• _TASKS FOR THIS EXERCISE_:
**A.** In two sentences, what does the phase-in section say?
**B.** Answer these from the phase-in section, one per line:
(i) Under which section of Minnesota Statutes are the aid appropriations calculated?
(ii) Baseline revenue uses the revenue formulas in place in Minnesota Statutes from which year?
(iii) On what date does the section become effective?
**C.** Pull out everything in the phase-in section from "Subd. 2. New" down to "in subdivision 5.".
*** PASSAGE ***
Sec. 41. PHASE-IN.
Subdivision 1. Baseline revenue. A school district's baseline revenue equals the
revenue amounts for the aid appropriations calculated under Minnesota Statutes, section
126C.20, calculated using the current year's data and the revenue formulas in place in
Minnesota Statutes 2008.
Subd. 2. New revenue. A school district's new revenue equals the revenue amounts
for the aid appropriations calculated under Minnesota Statutes, section 126C.20, calculated
using the current year's data and the revenue formulas in place under this act.
Subd. 3. Phase-in schedule. A school district's revenue amounts for the revenue
formulas listed in subdivisions 1 and 2 equals the district's baseline revenue plus the
percent of the difference specified in subdivision 4 multiplied by the number of years
of the phase-in specified in subdivision 5.
Subd. 4. Percentage. The phase-in percentage equals ... percent.
Subd. 5. Years of phase-in. The new revenue under this section is phased-in over
EFFECTIVE DATE.This section is effective July 1, 2009.
*** End of PASSAGE ***
*** EXCERPTED RECORDS ***
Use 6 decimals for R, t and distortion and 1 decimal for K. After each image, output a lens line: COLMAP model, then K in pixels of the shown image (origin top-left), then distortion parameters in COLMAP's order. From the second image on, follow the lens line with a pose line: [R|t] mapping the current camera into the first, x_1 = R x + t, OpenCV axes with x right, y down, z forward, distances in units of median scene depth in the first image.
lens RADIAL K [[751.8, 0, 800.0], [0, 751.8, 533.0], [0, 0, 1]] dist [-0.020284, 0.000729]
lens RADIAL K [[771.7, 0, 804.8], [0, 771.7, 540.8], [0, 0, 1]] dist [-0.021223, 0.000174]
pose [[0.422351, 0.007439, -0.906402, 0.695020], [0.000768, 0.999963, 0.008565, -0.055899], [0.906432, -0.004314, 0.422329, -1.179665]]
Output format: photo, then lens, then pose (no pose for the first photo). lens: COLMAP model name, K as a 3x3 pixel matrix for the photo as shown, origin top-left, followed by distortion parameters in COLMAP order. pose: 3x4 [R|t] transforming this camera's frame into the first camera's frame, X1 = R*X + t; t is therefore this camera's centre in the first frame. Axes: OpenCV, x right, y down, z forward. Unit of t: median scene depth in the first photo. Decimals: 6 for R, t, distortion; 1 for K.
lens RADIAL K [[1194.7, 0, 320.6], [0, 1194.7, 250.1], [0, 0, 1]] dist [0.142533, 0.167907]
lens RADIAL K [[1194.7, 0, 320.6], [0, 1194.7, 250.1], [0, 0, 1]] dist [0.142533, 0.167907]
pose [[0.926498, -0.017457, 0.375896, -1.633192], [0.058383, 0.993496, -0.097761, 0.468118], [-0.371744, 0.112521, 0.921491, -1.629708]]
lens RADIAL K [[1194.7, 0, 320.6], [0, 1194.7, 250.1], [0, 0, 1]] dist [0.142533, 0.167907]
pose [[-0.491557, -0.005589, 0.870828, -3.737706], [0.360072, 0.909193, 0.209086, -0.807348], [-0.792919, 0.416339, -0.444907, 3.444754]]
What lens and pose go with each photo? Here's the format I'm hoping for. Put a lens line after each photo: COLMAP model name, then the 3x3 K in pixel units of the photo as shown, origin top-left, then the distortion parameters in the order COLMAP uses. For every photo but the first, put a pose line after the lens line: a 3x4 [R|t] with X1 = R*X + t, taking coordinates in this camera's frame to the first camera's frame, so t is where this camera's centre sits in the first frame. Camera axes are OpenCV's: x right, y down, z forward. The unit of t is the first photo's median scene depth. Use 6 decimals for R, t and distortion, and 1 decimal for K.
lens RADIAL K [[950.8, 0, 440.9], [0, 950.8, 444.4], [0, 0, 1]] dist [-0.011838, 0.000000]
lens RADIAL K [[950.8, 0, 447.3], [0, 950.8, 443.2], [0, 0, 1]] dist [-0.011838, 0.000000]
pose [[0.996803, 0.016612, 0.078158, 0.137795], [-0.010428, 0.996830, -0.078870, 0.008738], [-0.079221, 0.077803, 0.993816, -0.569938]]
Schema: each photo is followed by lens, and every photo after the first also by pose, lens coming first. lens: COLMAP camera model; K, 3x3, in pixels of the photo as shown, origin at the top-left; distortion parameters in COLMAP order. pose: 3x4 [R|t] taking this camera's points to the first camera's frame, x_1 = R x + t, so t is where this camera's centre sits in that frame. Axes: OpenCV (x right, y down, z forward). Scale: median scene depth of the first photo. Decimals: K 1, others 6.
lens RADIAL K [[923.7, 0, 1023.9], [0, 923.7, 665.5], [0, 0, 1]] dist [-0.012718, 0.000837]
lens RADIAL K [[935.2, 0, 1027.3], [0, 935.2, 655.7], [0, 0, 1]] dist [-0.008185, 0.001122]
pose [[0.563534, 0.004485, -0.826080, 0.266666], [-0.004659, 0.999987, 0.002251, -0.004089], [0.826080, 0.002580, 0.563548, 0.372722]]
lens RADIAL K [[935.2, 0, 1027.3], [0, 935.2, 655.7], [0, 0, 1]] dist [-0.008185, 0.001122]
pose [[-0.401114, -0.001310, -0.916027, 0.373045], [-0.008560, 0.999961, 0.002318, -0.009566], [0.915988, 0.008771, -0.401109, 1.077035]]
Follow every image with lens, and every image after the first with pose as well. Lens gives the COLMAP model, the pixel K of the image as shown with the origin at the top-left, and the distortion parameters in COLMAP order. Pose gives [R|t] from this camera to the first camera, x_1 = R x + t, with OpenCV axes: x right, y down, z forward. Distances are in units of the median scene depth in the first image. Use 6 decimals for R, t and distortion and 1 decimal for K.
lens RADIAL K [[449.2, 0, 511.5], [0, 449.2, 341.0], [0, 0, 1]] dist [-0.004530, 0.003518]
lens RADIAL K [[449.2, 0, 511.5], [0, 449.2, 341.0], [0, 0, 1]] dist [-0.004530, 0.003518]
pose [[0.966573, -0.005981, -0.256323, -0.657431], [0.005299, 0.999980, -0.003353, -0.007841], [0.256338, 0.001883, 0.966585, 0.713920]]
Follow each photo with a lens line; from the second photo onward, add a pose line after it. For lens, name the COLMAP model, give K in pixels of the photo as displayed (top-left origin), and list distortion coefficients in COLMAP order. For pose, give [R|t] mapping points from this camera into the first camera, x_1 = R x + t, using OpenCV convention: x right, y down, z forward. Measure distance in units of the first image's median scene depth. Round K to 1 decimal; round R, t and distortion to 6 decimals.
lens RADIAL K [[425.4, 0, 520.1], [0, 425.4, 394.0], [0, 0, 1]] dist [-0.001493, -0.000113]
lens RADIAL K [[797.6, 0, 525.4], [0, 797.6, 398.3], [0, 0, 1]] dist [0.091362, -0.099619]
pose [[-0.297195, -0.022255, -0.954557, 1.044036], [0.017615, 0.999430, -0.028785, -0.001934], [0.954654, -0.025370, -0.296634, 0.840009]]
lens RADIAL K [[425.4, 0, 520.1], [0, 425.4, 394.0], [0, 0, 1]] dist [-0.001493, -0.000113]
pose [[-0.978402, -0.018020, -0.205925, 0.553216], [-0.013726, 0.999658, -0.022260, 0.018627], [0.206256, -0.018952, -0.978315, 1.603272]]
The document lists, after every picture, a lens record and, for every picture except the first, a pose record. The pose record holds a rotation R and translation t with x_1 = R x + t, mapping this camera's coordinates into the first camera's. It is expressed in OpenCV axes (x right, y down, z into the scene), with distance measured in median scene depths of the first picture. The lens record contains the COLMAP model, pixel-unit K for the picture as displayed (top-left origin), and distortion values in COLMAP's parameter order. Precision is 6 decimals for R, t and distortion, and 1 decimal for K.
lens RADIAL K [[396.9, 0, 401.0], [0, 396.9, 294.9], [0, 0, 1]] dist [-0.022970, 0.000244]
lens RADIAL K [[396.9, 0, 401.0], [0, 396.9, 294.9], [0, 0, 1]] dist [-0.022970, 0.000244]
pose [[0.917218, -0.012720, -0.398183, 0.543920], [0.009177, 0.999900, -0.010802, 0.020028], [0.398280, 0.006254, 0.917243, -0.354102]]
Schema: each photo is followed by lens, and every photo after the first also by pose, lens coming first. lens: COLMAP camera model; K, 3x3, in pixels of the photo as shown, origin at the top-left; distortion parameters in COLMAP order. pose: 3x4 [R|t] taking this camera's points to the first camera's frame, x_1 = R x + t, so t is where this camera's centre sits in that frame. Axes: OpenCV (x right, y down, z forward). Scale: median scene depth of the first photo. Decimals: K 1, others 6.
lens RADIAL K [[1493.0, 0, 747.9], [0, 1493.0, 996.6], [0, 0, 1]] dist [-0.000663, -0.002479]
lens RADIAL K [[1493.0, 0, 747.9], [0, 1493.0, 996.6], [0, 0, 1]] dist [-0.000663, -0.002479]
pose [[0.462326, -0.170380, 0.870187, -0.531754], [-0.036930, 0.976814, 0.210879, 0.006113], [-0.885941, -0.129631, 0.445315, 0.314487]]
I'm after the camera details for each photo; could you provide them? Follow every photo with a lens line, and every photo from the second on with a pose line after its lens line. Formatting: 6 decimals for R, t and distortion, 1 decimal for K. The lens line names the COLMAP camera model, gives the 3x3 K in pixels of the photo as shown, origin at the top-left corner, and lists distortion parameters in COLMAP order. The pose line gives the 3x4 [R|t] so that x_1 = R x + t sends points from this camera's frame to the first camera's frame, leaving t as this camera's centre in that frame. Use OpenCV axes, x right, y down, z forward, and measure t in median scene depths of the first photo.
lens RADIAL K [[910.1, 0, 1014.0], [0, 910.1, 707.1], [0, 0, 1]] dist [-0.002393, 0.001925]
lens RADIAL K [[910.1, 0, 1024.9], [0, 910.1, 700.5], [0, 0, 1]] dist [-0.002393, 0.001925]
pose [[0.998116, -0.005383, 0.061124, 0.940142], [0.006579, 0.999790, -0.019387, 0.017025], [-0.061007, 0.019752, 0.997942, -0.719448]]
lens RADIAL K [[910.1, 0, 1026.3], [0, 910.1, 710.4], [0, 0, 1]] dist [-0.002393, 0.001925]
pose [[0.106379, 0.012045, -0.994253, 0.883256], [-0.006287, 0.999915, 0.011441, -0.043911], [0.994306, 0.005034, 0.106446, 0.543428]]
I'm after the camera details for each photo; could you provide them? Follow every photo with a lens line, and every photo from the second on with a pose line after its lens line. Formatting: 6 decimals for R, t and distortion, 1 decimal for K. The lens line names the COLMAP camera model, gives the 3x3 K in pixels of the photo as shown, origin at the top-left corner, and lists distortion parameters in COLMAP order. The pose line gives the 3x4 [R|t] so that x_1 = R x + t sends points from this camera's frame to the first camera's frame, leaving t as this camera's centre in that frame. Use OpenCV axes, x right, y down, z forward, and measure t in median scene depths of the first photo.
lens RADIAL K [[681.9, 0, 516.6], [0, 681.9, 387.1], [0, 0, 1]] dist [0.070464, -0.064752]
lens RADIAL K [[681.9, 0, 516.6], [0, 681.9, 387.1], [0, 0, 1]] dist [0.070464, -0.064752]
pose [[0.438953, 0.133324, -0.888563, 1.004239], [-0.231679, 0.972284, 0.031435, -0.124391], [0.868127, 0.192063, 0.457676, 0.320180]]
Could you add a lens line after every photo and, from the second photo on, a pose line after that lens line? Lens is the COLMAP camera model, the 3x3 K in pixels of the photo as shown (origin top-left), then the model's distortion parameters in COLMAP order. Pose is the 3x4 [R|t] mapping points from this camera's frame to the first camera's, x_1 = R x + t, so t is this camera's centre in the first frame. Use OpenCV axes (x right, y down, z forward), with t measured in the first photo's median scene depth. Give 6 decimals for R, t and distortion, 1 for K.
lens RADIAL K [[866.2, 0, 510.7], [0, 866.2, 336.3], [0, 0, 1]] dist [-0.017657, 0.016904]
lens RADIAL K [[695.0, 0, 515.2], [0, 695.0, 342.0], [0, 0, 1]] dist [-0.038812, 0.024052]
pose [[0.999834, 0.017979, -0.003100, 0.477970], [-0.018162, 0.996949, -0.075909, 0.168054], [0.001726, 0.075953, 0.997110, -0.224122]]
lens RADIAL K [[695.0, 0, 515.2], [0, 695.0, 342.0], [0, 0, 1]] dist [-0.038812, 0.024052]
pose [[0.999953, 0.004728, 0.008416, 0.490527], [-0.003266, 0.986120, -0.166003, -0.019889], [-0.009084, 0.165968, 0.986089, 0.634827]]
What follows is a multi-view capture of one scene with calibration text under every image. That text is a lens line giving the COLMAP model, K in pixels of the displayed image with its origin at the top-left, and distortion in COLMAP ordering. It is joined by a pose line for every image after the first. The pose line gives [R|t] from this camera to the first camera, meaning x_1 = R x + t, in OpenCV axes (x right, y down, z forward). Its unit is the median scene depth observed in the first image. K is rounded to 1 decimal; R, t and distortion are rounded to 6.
*** End of EXCERPTED RECORDS ***
• _ACTIVITY ANSWERS_:
**A.** The phase-in section defines a school district's baseline revenue as the aid amounts under Minnesota Statutes, section 126C.20, computed with current-year data and the 2008 formulas, and its new revenue as the same amounts computed with the formulas under this act. A district's revenue equals its baseline revenue plus a specified percent of the difference multiplied by the number of phase-in years, and the section takes effect July 1, 2009.

**B.**
(i) Section 126C.20
(ii) 2008
(iii) July 1, 2009

**C.**
Subd. 2. New revenue. A school district's new revenue equals the revenue amounts
for the aid appropriations calculated under Minnesota Statutes, section 126C.20, calculated
using the current year's data and the revenue formulas in place under this act.
Subd. 3. Phase-in schedule. A school district's revenue amounts for the revenue
formulas listed in subdivisions 1 and 2 equals the district's baseline revenue plus the
percent of the difference specified in subdivision 4 multiplied by the number of years
of the phase-in specified in subdivision 5.